:: Extrait de page

Une explication qui ne convainc pas tout le monde. Pour cet analyste parisien, le projet de scission était surtout « mal ficelé » dès le départ. Malgré les grands noms de la finance – BNP Paribas, JP Morgan ou Société générale – ayant planché sur le dossier. « Sanofi a aggloméré des actifs disparates, accumulés durant sa frénésie d’acquisitions ces vingt dernières années, et les a mis sur le marché pour s’en débarrasser afin de se focaliser sur des produits plus rentables », juge notre observateur. Une expertise du cabinet Sextant de 2021 comparant les prévisions de rentabilité d’Euroapi avec celles de concurrents comme les suisses Lonza et Siegfried tirait déjà la sonnette d’alarme. « Il en ressortait que nos marges seraient les moins bonnes du marché, résume Paul Meira Do Rego, délégué central de la CFDT de l’entreprise. Depuis le début, on était à la ramasse ! »

::::

> Mise en pratique:
1. Reformulez sous forme de liste le paragraphe de l'extrait sur la scission d'Euroapi qui commence par « Une explication qui ne convainc pas », en gardant ses faits principaux.
2. Écrivez la suite de l'extrait sur la scission d'Euroapi à partir de sa dernière phrase.
Les enregistrements ne servent pas ici.

:: Données enregistrées

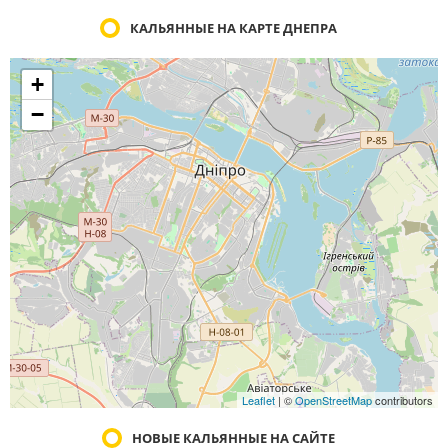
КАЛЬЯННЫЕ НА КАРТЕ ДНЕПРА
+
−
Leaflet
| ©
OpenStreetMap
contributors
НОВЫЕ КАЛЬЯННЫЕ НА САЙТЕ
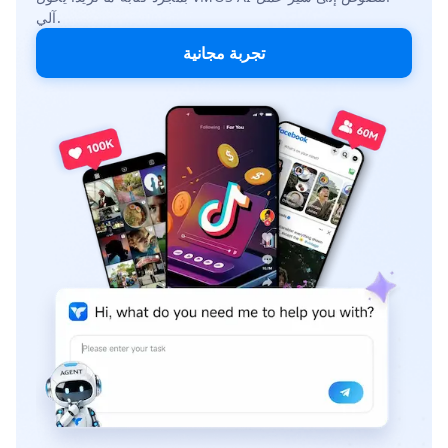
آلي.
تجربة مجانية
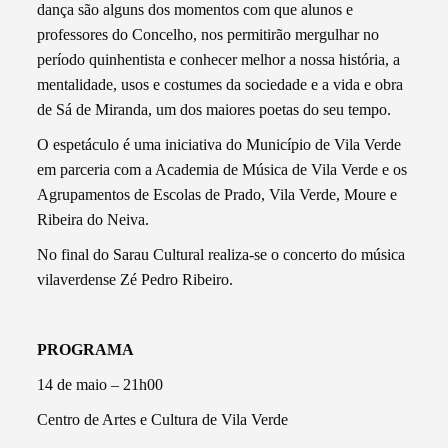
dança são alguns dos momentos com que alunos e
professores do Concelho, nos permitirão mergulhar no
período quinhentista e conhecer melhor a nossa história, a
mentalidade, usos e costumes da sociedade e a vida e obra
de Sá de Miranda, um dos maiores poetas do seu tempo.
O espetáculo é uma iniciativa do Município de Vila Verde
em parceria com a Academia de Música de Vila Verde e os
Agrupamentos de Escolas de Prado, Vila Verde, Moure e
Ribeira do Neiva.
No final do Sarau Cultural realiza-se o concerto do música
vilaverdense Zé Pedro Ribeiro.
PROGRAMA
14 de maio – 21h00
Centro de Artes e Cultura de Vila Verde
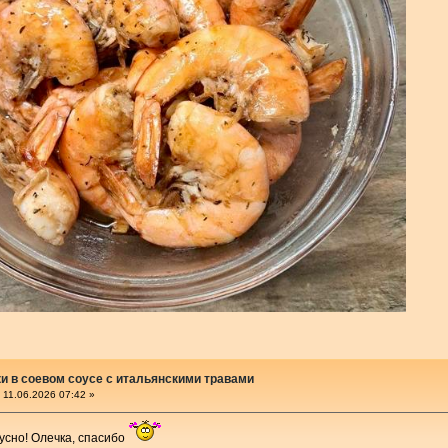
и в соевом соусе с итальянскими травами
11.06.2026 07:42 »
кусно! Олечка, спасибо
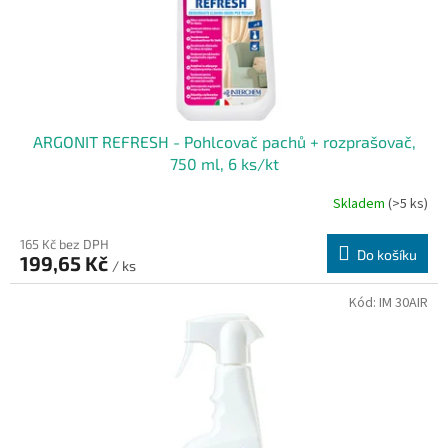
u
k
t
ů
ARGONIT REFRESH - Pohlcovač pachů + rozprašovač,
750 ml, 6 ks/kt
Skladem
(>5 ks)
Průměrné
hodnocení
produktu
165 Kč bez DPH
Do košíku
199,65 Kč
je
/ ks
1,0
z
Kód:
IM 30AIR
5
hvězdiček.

::::
:: Données enregistrées

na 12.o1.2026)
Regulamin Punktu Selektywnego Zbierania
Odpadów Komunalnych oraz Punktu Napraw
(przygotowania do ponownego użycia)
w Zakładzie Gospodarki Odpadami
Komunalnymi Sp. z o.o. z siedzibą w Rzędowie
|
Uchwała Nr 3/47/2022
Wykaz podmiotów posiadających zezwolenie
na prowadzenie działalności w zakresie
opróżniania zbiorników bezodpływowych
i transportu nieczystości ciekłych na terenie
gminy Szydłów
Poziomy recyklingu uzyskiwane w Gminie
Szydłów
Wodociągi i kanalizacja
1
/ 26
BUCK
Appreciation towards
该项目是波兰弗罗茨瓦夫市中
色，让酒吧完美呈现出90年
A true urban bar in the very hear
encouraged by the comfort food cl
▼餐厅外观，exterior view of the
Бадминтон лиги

::::

> Réponses par point:
1.
- L'explication ne convainc pas tout le monde. Un analyste parisien juge le projet de scission « mal ficelé » dès le départ, malgré l'intervention de BNP Paribas, JP Morgan et Société générale.
- Selon lui, Sanofi a regroupé des actifs disparates, accumulés par ses nombreuses acquisitions des vingt dernières années. Le groupe les a mis sur le marché pour s'en débarrasser et se concentrer sur des produits plus rentables.
- Une étude du cabinet Sextant datant de 2021 comparait les prévisions de rentabilité d'Euroapi avec celles des suisses Lonza et Siegfried. Elle tirait déjà la sonnette d'alarme.
- D'après Paul Meira Do Rego, délégué central de la CFDT de l'entreprise, cette étude montrait que les marges d'Euroapi seraient les plus faibles du marché.

2.
Problème de vétusté
Pour ne rien arranger, Sanofi, qui reste aussi le principal client d’Euroapi, avec 47% de ses ventes, a réduit la voilure de ses commandes.
« Les prévisions des demandes d’API [principes actifs] cumulées pour 2024 et 2025 sont largement inférieures aux estimations faites lors de l’introduction en Bourse »,
regrettait ainsi fin février la direction de l’ex-filiale. Résultat, les usines du fabricant tournent à 60% de leurs capacités en moyenne. Voire en dessous de 30 % pour certaines.
« Sanofi ne fait que se désengager »,
déplore la CFDT. Un mauvais signal, alors que la vétusté de certains sites nécessite de lourds investissements et qu’Euroapi a promis d’engager entre 350 et 400 millions d’ici à 2027.
Sans parler des coûteuses remises à niveau liées aux contraintes environnementales, « qui ont toujours été menées a minima par Sanofi », tacle Magali Mathevon, déléguée centrale de la CGT.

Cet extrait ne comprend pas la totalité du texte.